*Extrait choisi:*
* * * * *

#gestes&usages #06 | Annie Ernaux passe à la caisse

un cycle sur l’interaction du corps et du monde


 

#06 | Annie Ernaux passe à la caisse


On a inauguré ce cycle avec un passage pris à La honte d’Annie Ernaux : « les gestes quotidiens qui distinguent les femmes des hommes », et, cinq explorations plus tard, se dire que peut-être on écrirait de façon différente, ou amplifierait, ce que nous avions écrit alors.

Et pourquoi pas. Mais c’est probablement ce qui m’a induit à rouvrir les livres d’Annie Ernaux, et notamment ce petit opuscule pour une collection défunte du Seuil (2012) : « raconter la vie, le roman vrai de la société française », ce qui est beaucoup de poncifs en une seule phrase.

Mais le texte qu’y publie Annie Ernaux, Regarde les lumières mon amour, est intéressant d’abord formellement : un « journal » réel ou fictif, où chaque ajout concerne une visite aux Trois-Fontaines, le centre commercial de Cergy Préfecture, ce conglomérat urbain où Annie Ernaux vit depuis très longtemps, et son hypermarché Auchan. Chaque incrément de ce journal est alors aussi un point particulier de l’exploration géographique, ou thématique. Consommation, hiérarchies sociales, conversations, culture et pommes de terre, ce sont des écosystèmes où chaque signe est susceptible de déploiement politique, depuis même déjà le parking.

Un texte susceptible d’un autre niveau d’interrogation formelle : le récit suppose l’observation, et la narratrice est à la fois celle qui observe et celle qui participe de ce qu’elle raconte, puisqu’elle-même faisant ses achats hebdomadaires.

Mais une position d’observation donc à la fois immergée dans le réel mis en écriture, et pourtant spectatrice anonyme de ce fragment complexe de réel.

* * * * *

*Matériel présenté:*
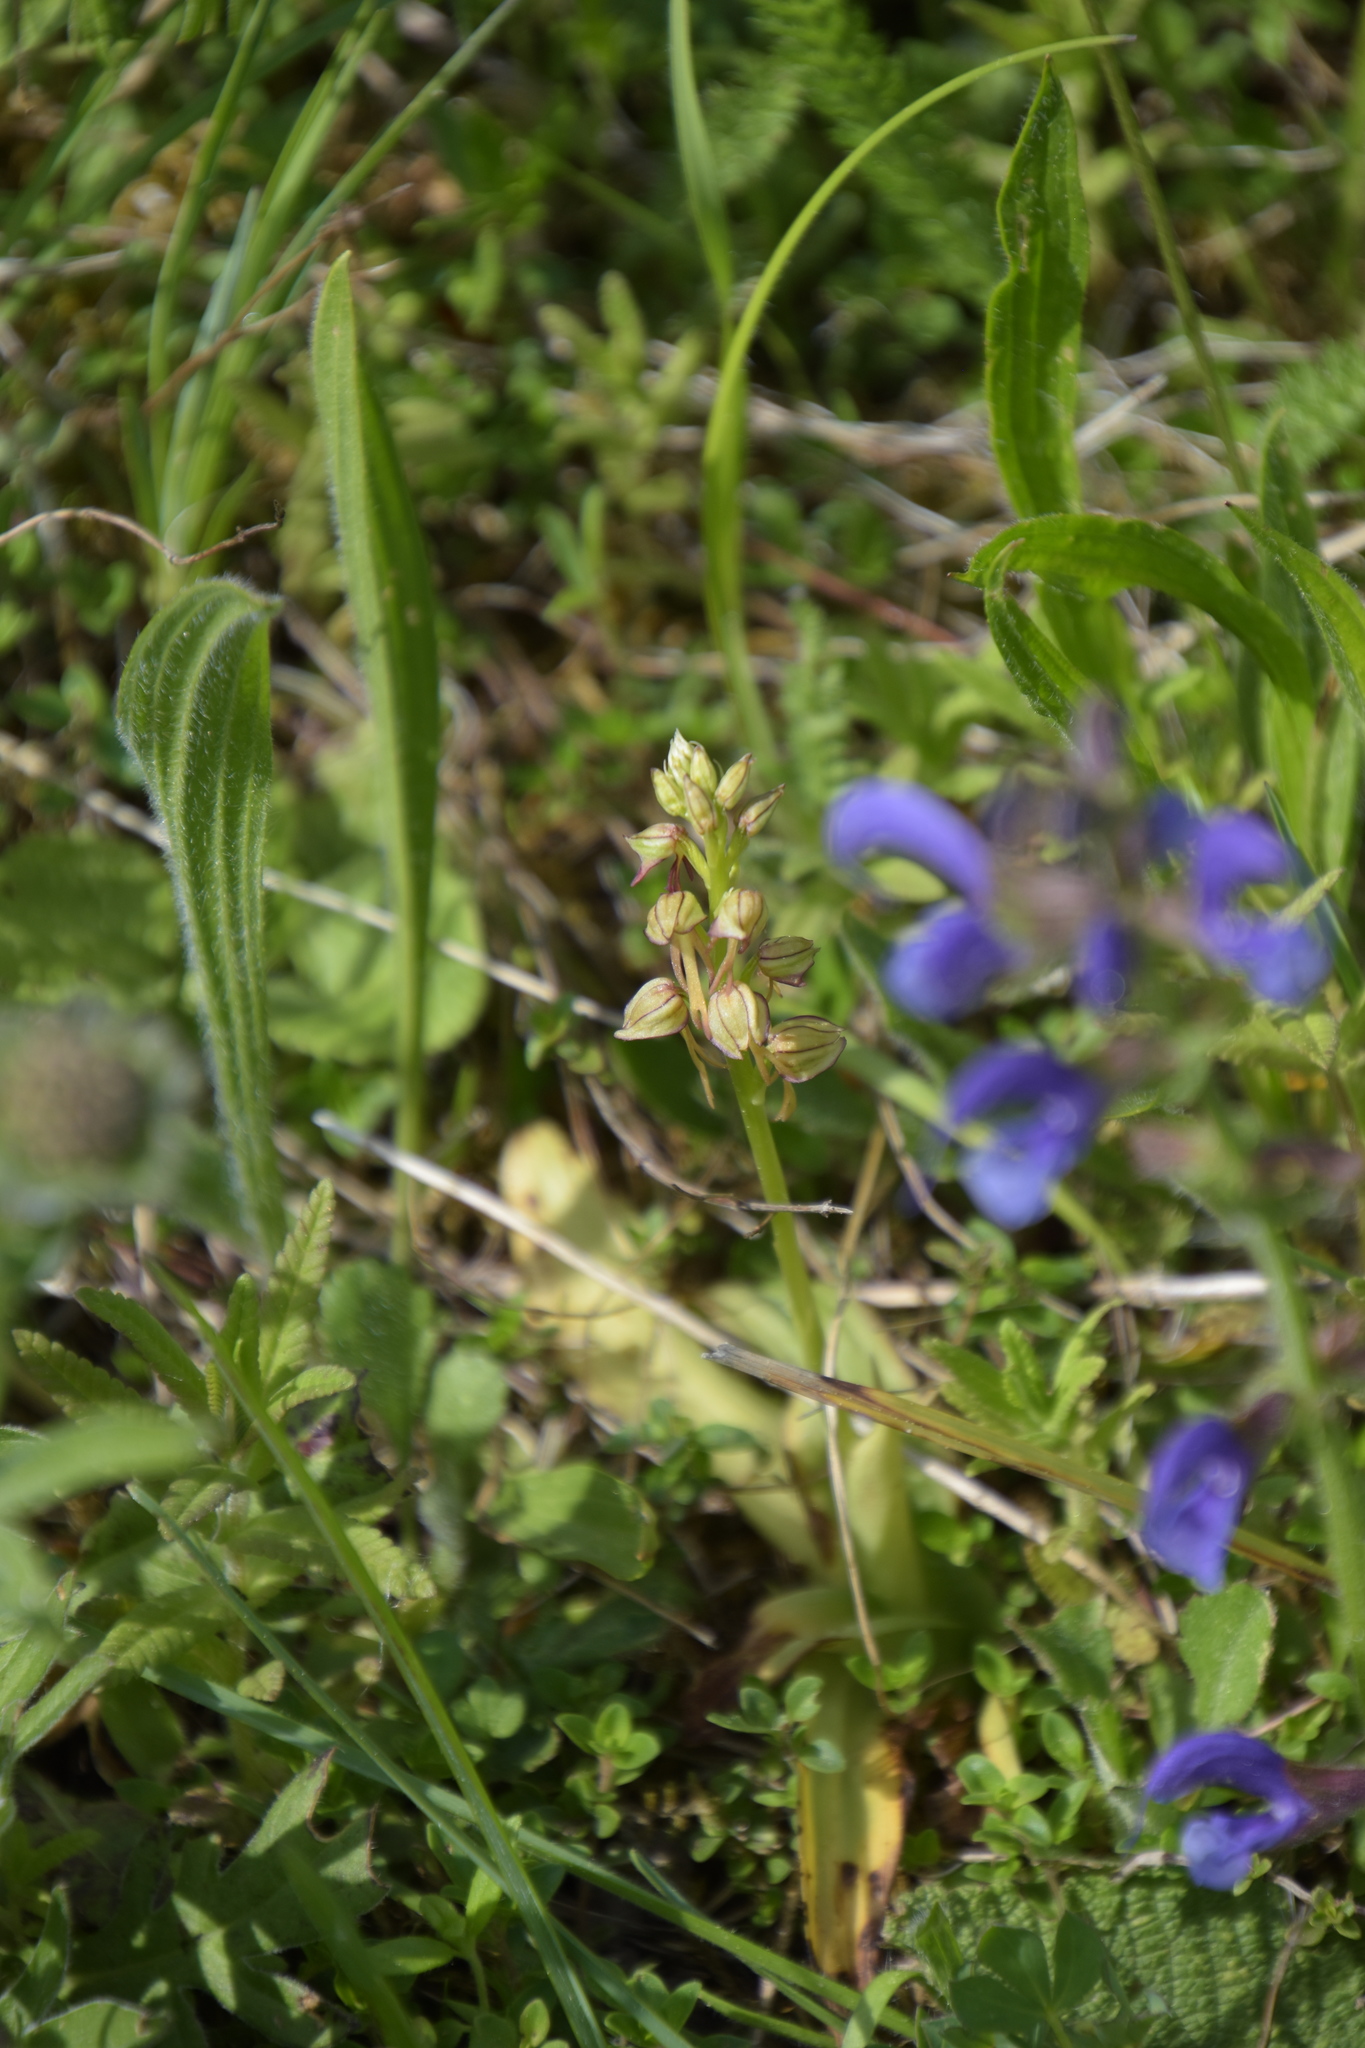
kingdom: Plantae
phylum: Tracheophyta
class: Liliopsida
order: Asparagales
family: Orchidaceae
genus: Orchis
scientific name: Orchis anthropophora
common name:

* * * * *

*Défi 1:*
Répondez aux questions suivantes d'après l'extrait choisi :
(a) De quel livre d'Annie Ernaux provient le passage qui a inauguré le cycle ?
(b) Dans quelle localité se trouve le centre commercial des Trois-Fontaines ?
(c) En quelle année a paru l'opuscule publié dans la collection du Seuil ?
*Défi 2:*
Selon l'extrait choisi, pourquoi la narratrice de Regarde les lumières mon amour participe-t-elle de ce qu'elle raconte tout en l'observant ? Répondez en une à trois phrases.
*Défi 3:*
Extrayez de l'extrait choisi le passage qui commence par « #gestes&usages #06 | Annie Ernaux » et se poursuit jusqu'à « une seule phrase. ».
Les enregistrements ne sont pas nécessaires ici.

*Réponse complète 1:*
(a) La honte
(b) Cergy Préfecture
(c) 2012

*Réponse complète 2:*
La narratrice participe de ce qu'elle raconte parce qu'elle y fait elle-même ses achats hebdomadaires. Elle est donc à la fois celle qui observe et celle qui prend part à la scène décrite.

*Réponse complète 3:*
#gestes&usages #06 | Annie Ernaux passe à la caisse

un cycle sur l’interaction du corps et du monde


 

#06 | Annie Ernaux passe à la caisse


On a inauguré ce cycle avec un passage pris à La honte d’Annie Ernaux : « les gestes quotidiens qui distinguent les femmes des hommes », et, cinq explorations plus tard, se dire que peut-être on écrirait de façon différente, ou amplifierait, ce que nous avions écrit alors.

Et pourquoi pas. Mais c’est probablement ce qui m’a induit à rouvrir les livres d’Annie Ernaux, et notamment ce petit opuscule pour une collection défunte du Seuil (2012) : « raconter la vie, le roman vrai de la société française », ce qui est beaucoup de poncifs en une seule phrase.